The response must consist of the records below, copied exactly.

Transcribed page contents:
□ □ □ □

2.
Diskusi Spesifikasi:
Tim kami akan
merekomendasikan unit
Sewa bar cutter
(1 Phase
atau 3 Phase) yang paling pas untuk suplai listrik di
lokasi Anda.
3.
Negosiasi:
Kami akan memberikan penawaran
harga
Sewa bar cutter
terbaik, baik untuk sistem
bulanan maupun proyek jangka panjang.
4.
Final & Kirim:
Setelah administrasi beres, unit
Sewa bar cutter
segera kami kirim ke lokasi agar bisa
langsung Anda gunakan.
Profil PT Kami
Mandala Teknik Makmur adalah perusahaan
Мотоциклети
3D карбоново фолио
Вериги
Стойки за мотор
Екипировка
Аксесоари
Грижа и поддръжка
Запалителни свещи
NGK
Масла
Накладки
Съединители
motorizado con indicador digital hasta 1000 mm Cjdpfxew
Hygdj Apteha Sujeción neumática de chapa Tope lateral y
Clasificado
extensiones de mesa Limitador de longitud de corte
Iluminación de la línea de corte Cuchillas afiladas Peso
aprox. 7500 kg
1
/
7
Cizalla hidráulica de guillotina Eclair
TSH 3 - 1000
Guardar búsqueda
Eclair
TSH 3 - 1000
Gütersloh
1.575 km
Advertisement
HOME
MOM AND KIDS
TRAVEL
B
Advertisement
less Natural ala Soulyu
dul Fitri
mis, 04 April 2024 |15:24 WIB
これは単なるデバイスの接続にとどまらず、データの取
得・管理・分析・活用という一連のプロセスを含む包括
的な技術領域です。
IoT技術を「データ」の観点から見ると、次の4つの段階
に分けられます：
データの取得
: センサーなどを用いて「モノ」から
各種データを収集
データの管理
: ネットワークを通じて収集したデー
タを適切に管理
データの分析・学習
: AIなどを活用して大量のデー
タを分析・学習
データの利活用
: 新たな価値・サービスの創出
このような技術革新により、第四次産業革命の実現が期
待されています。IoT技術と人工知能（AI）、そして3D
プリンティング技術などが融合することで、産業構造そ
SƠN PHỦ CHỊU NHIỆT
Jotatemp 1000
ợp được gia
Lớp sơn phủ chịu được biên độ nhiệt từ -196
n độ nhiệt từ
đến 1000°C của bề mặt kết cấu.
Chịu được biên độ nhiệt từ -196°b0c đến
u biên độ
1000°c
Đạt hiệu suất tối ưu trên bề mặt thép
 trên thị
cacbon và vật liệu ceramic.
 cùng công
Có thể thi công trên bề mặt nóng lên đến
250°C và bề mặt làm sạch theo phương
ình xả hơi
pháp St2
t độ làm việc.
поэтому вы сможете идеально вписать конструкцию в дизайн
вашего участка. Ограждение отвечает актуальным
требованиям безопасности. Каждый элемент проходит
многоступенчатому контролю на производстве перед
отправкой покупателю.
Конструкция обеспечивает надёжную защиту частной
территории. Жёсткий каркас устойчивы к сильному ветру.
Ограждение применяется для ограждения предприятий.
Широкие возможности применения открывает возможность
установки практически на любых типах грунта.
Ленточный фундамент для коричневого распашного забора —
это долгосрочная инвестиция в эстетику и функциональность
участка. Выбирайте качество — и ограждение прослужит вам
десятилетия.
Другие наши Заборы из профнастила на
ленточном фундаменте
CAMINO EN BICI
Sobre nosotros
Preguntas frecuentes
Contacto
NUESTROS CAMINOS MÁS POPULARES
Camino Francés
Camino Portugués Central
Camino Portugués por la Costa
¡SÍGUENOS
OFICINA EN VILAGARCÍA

□ □ □ □

■ **Solved problem**:
2.
Diskusi Spesifikasi:
Tim kami akan
merekomendasikan unit
Sewa bar cutter
(1 Phase
atau 3 Phase) yang paling pas untuk suplai listrik di
lokasi Anda.
3.
Negosiasi:
Kami akan memberikan penawaran
harga
Sewa bar cutter
terbaik, baik untuk sistem
bulanan maupun proyek jangka panjang.
4.
Final & Kirim:
Setelah administrasi beres, unit
Sewa bar cutter
segera kami kirim ke lokasi agar bisa
langsung Anda gunakan.
Profil PT Kami
Mandala Teknik Makmur adalah perusahaan
Мотоциклети
3D карбоново фолио
Вериги
Стойки за мотор
Екипировка
Аксесоари
Грижа и поддръжка
Запалителни свещи
NGK
Масла
Накладки
Съединители
motorizado con indicador digital hasta 1000 mm Cjdpfxew
Hygdj Apteha Sujeción neumática de chapa Tope lateral y
Clasificado
extensiones de mesa Limitador de longitud de corte
Iluminación de la línea de corte Cuchillas afiladas Peso
aprox. 7500 kg
1
/
7
Cizalla hidráulica de guillotina Eclair
TSH 3 - 1000
Guardar búsqueda
Eclair
TSH 3 - 1000
Gütersloh
1.575 km
Advertisement
HOME
MOM AND KIDS
TRAVEL
B
Advertisement
less Natural ala Soulyu
dul Fitri
mis, 04 April 2024 |15:24 WIB
これは単なるデバイスの接続にとどまらず、データの取
得・管理・分析・活用という一連のプロセスを含む包括
的な技術領域です。
IoT技術を「データ」の観点から見ると、次の4つの段階
に分けられます：
データの取得
: センサーなどを用いて「モノ」から
各種データを収集
データの管理
: ネットワークを通じて収集したデー
タを適切に管理
データの分析・学習
: AIなどを活用して大量のデー
タを分析・学習
データの利活用
: 新たな価値・サービスの創出
このような技術革新により、第四次産業革命の実現が期
待されています。IoT技術と人工知能（AI）、そして3D
プリンティング技術などが融合することで、産業構造そ
SƠN PHỦ CHỊU NHIỆT
Jotatemp 1000
ợp được gia
Lớp sơn phủ chịu được biên độ nhiệt từ -196
n độ nhiệt từ
đến 1000°C của bề mặt kết cấu.
Chịu được biên độ nhiệt từ -196°b0c đến
u biên độ
1000°c
Đạt hiệu suất tối ưu trên bề mặt thép
 trên thị
cacbon và vật liệu ceramic.
 cùng công
Có thể thi công trên bề mặt nóng lên đến
250°C và bề mặt làm sạch theo phương
ình xả hơi
pháp St2
t độ làm việc.
поэтому вы сможете идеально вписать конструкцию в дизайн
вашего участка. Ограждение отвечает актуальным
требованиям безопасности. Каждый элемент проходит
многоступенчатому контролю на производстве перед
отправкой покупателю.
Конструкция обеспечивает надёжную защиту частной
территории. Жёсткий каркас устойчивы к сильному ветру.
Ограждение применяется для ограждения предприятий.
Широкие возможности применения открывает возможность
установки практически на любых типах грунта.
Ленточный фундамент для коричневого распашного забора —
это долгосрочная инвестиция в эстетику и функциональность
участка. Выбирайте качество — и ограждение прослужит вам
десятилетия.
Другие наши Заборы из профнастила на
ленточном фундаменте
CAMINO EN BICI
Sobre nosotros
Preguntas frecuentes
Contacto
NUESTROS CAMINOS MÁS POPULARES
Camino Francés
Camino Portugués Central
Camino Portugués por la Costa
¡SÍGUENOS
OFICINA EN VILAGARCÍA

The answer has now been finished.